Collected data
════════
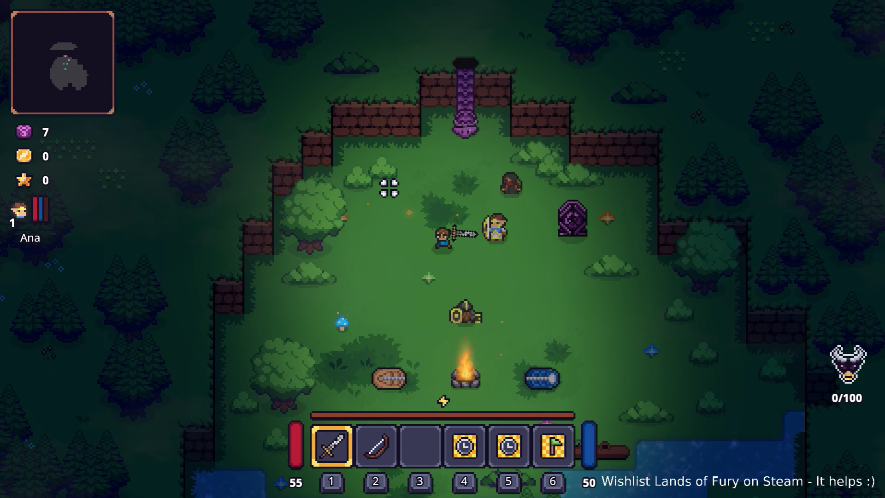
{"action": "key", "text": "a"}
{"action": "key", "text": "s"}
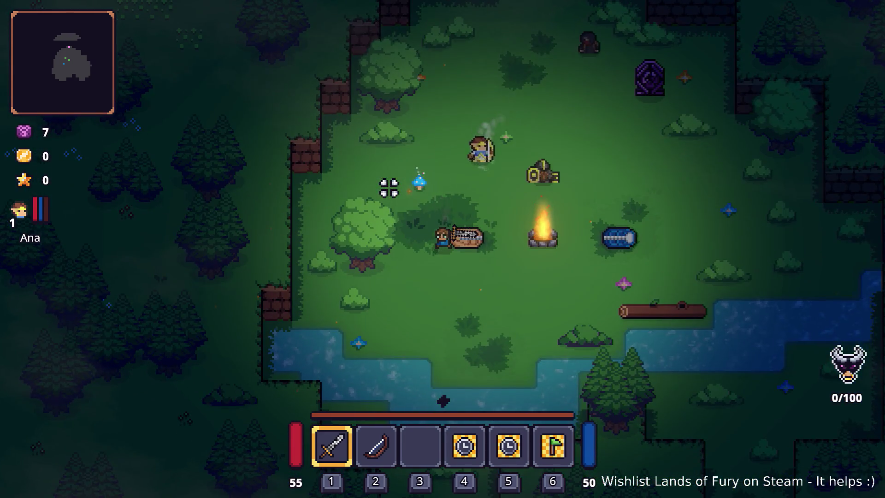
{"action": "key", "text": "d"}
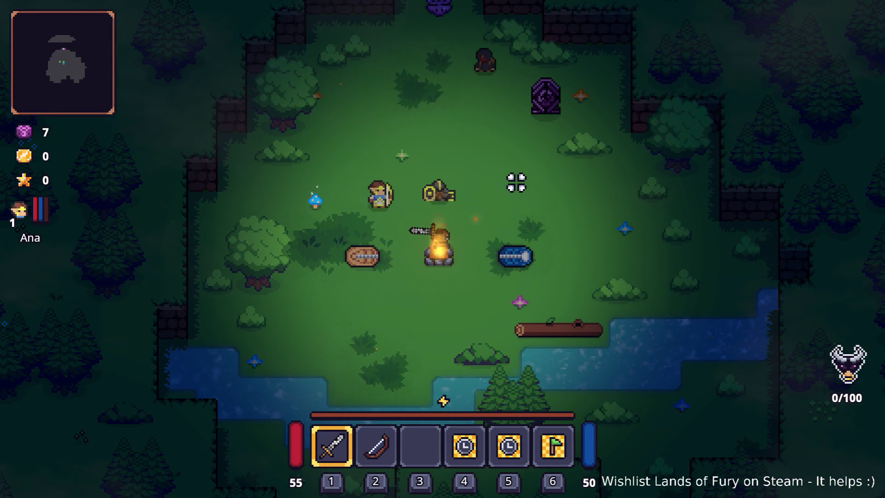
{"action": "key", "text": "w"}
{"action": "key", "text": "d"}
════════
Instructions for the task:
Although the records contain pictures, the copy should consist of their text alone, reproduced exactly.

Output:
{"action": "key", "text": "a"}
{"action": "key", "text": "s"}
{"action": "key", "text": "d"}
{"action": "key", "text": "w"}
{"action": "key", "text": "d"}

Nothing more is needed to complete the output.